Andy: The nearest we get to you is Italy I’m afraid. We will be in Italy on the 1st of September (note: Andy is referring to the 9th edition of the 2Days Prog + 1 Festival which takes place in Veruno/Italy on the 1st, 2nd & 3rd of September) and then we are going to gently do another couple of gigs in Germany, Holland and Belgium before coming back to do a festival here in the UK. After that we are going over to America which is the first time I will be back in America since 2005, so it’s been a long time. I have never ever been to Greece and I would really like to go but I never actually managed to make it myself, not even as a holiday. It’s a place that does fascinate me as I am obviously a fan of the archaeology and the ancient history that Greece is famous for, being one of the cradles of civilisation. So much of what I know and what I’ve been brought up on, philosophy and art and everything begins in Greece, so it’s a place I would very much like to visit but I’ve never managed to do it. Perhaps sometime we might get in touch and work out how we could actually get there and play for you guys. We would love to be able to come. At the moment, it’s all down to booking agents and they book us gigs where they can find gigs, you know? I cannot ring up a venue in Greece and say “hello, I’m Andy Tillison and we want to play a show and we would like 2,000 Euros please” (laughs). They will simply say “get off” (laughs).

 

 

  • Disappointed as we are about not being able to see you over here in Greece, we realise that an artist relies mainly on concert tickets and merchandise these days for survival these days so those of us who want to see you will have to at least travel all the way to Italy for that purpose.

 

Andy: The great thing about the festival in Italy is that it is free.
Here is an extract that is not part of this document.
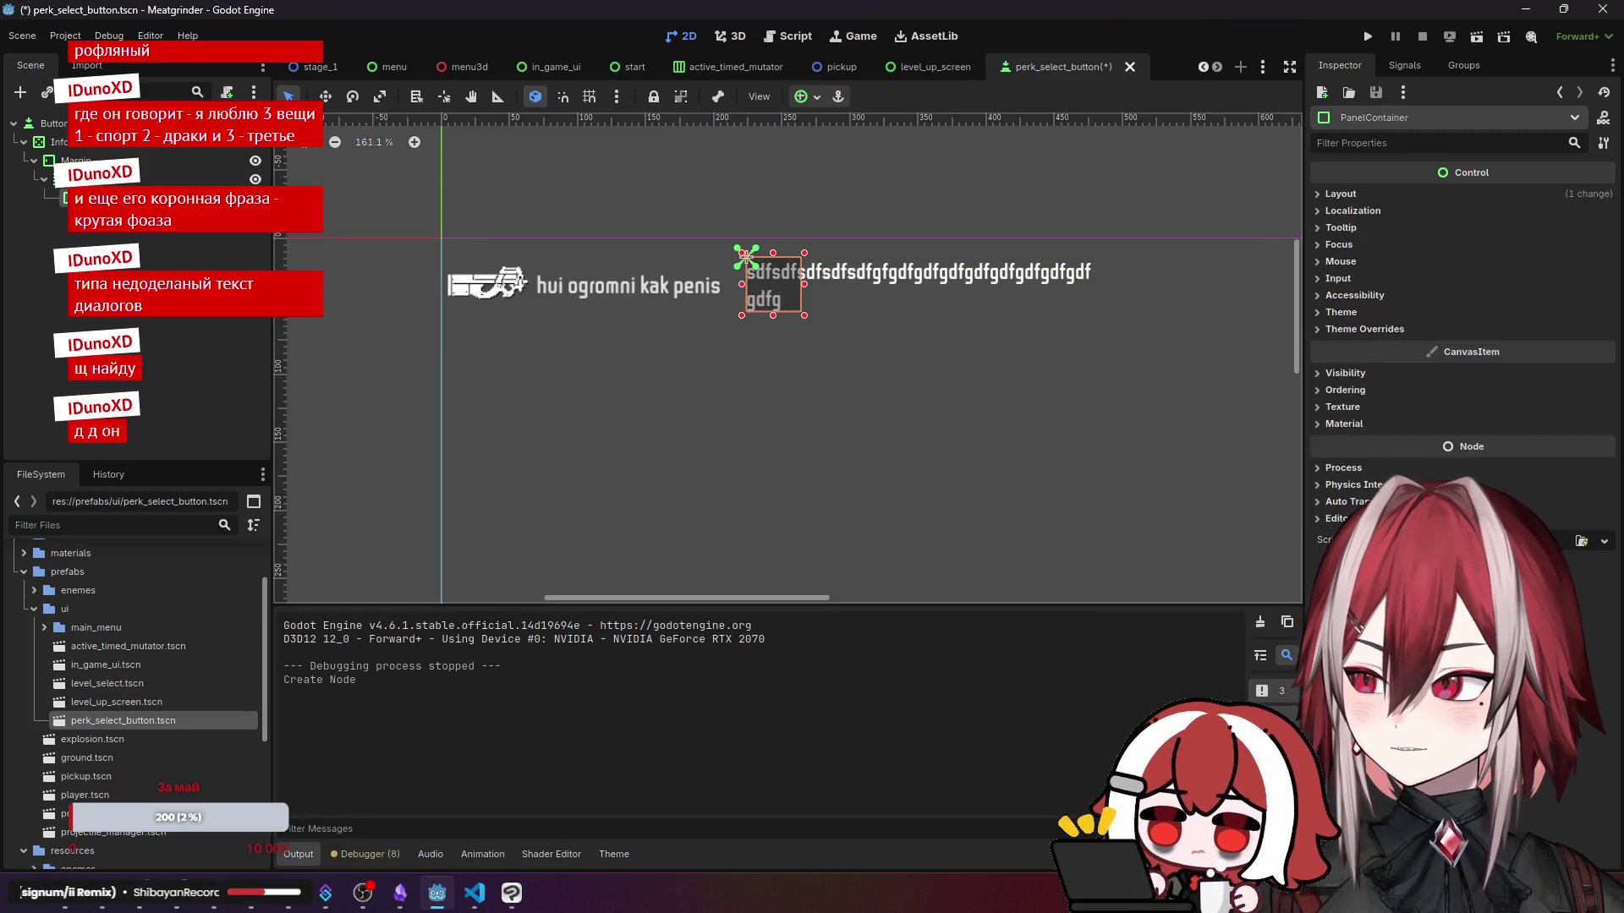
drag(101, 216, 101, 198)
It’s three days of great bands; Frost* are playing as well, there’s also Glass Hammer. So there’s plenty to see there and it’s totally free – you just turn up and watch the concert. It may be a long drive from Greece to Italy but it’s not an expensive show.

 

 

  • Well, that will be something to seriously consider. I believe that my time is almost up; I think we should wrap thing up here as something tells me that you’re the kind of person I could be talking to for hours and, trust me, this is not something you want (I laugh).

 

Andy: Actually, I could talk to you for quite some time myself – don’t worry about that. I could talk forever! So, it’s been really nice talking to you actually, as you understand a lot of what we do and that is really good.

 

 

  • I know, browsing through the internet that a lot of people are looking forward to listening to the new album and, I for one, can guarantee them that they are going to spend hours upon hours listening and enjoying the wonderful music that you have prepared for us.  I wish to thank you as a fan for continuing releasing music as it helps make our life more enjoyable and wish you health and every success in the future.

 

Andy: Ok my friend, that’s a marvellous thing to say. Thank you very much. I’ll make sure I read your review in Get Ready To Rock.